University of Hong Kong pollster Dr Robert Chung Ting-yiu says he expects that the additional "super-seat" votes offered to 3.2 million electors for the first time will boost the turnout in Sunday's Legislative Council election.
Chung said yesterday the "structural factor" of the new "one person, two votes" system was likely to boost the turnout in the geographical constituencies beyond the 45.2 per cent of the last election four years ago, although he would not put a number on it.
"Because we are having a one-person-two-votes system this time, if any voter is attracted to any one of the two votes, that person will vote," he said.
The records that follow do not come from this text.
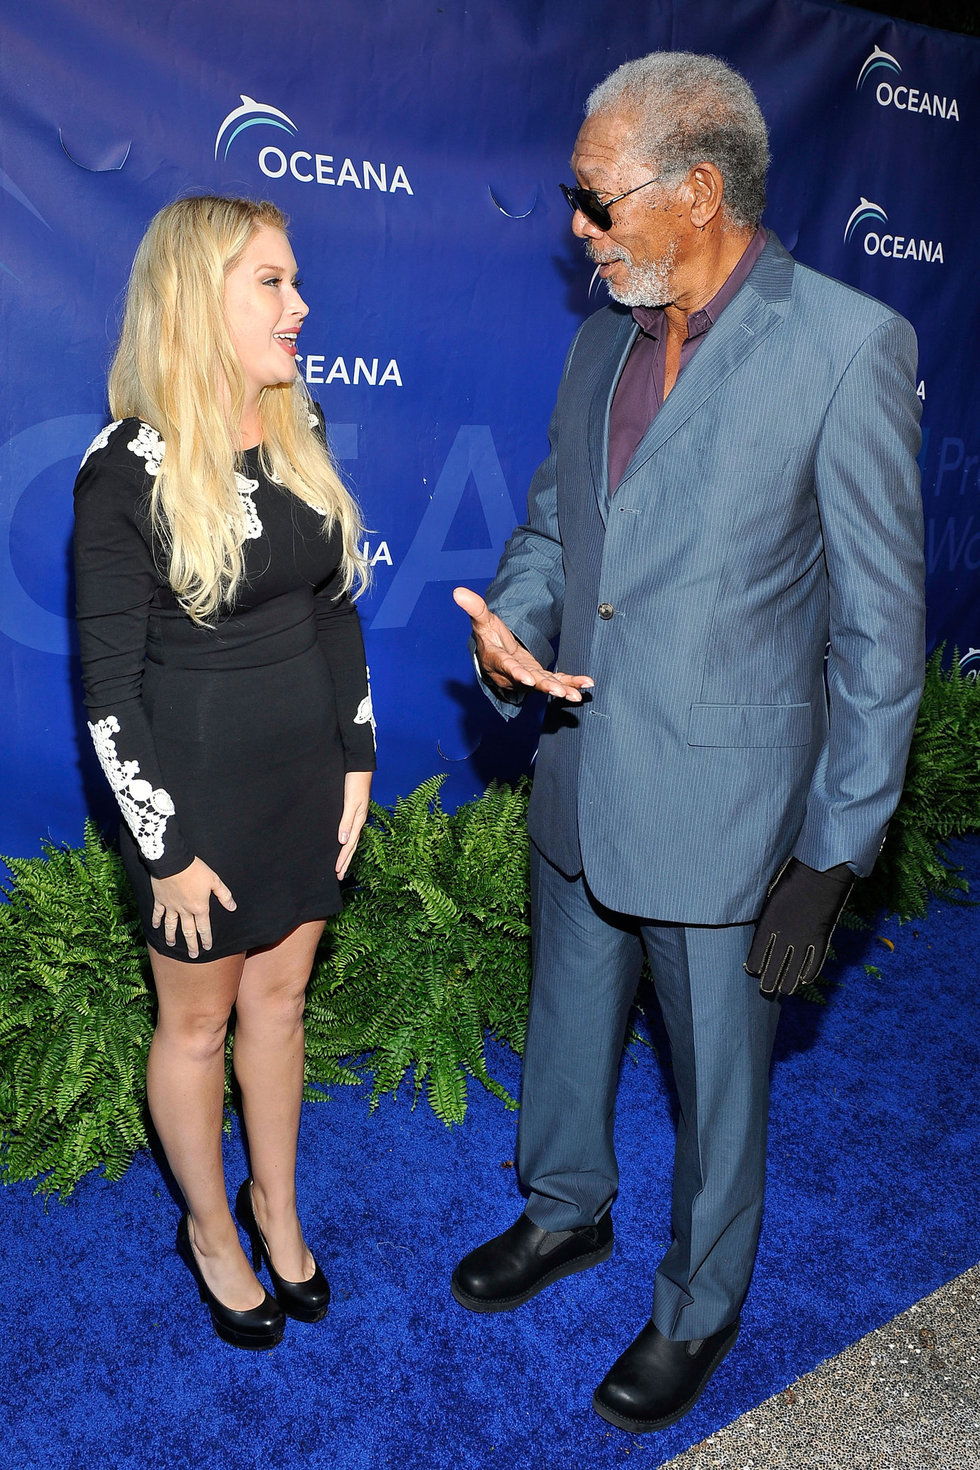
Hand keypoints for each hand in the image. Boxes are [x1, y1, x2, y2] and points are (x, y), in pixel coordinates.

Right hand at [150, 858, 236, 959]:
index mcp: (199, 907)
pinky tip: (155, 927)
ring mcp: (171, 906)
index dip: (206, 938)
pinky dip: (156, 920)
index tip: (207, 947)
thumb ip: (224, 895)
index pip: (204, 927)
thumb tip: (233, 907)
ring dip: (171, 936)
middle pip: (188, 931)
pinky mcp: (160, 900)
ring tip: (171, 945)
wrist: (173, 862)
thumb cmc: (195, 870)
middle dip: (191, 944)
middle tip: (193, 955)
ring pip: (171, 925)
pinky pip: (158, 913)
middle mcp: (185, 910)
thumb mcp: (214, 880)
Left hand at [337, 769, 371, 879]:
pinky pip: (350, 831)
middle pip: (352, 846)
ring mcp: (357, 816)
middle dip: (346, 861)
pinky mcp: (353, 811)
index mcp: (359, 821)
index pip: (350, 845)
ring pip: (351, 840)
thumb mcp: (351, 802)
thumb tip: (342, 841)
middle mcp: (358, 821)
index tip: (337, 872)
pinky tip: (343, 843)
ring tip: (341, 865)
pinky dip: (347, 842)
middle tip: (339, 876)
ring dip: (346, 854)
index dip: (343, 859)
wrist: (359, 767)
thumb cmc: (356, 783)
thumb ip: (347, 821)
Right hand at [453, 586, 593, 702]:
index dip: (517, 673)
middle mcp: (513, 674)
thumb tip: (458, 591)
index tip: (528, 679)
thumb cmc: (488, 638)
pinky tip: (586, 684)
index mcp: (498, 660)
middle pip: (530, 681)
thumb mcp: (482, 621)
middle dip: (545, 686)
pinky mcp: (540, 677)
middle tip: (559, 692)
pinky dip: (570, 683)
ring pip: (545, 685)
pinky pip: (556, 681)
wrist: (495, 656)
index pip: (507, 666)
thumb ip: (474, 607)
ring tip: (576, 696)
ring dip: (562, 690)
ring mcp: (528, 677)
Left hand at [745, 857, 853, 996]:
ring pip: (795, 969)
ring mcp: (804, 940)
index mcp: (769, 925)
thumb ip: (766, 919)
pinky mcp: (821, 938)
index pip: (758, 954)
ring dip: (789, 982)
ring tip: (785, 991)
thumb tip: (762, 933)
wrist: (819, 875)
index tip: (751, 971)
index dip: (754, 966)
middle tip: (766, 990)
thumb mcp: (769, 898)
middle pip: (775, 966)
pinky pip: (815, 962)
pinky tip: (805, 980)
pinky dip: (810, 972)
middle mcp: (785, 936)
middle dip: (769, 980)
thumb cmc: (790, 881)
Anyone who does not have a vote in another functional constituency can vote in the election for five new seats created in the district council constituency, in addition to voting in their own geographical division.
Chung was giving his personal view as his Public Opinion Programme's latest poll showed that electors' "propensity" to vote - not necessarily reflected in the actual turnout - had risen to 83 per cent, similar to the level in the two previous elections.
The rolling poll, conducted between last Thursday and Monday, also found that nearly a third of voters in New Territories East, the most hotly contested constituency, remained undecided, which was about five percentage points above similar polls in 2004 and 2008.
Almost 30 per cent also said they were undecided on their choice among the seven lists of candidates vying for the five "super seats", so named because of the large number of eligible voters.
The results were based on five-day rolling polls in which hundreds of voters are interviewed daily. The team has interviewed 13,457 respondents between August 1 and September 3.
Secretary for Constitutional and Mainland Affairs Raymond Tam Chi-yuen said he expected more invalid votes after some super-seat candidates urged supporters to cast blank votes, which would delay the counting. He expects the count to be completed at around noon on Monday.
Meanwhile, Chinese University political scientist Stan Wong Hok-wui unveiled a Facebook app allowing users to state their voting preferences online, helping voters with similar preferences to split their votes between different lists to ensure election of their favoured candidates.
Wong said users could make better decisions as a result of knowing how their friends were planning to vote.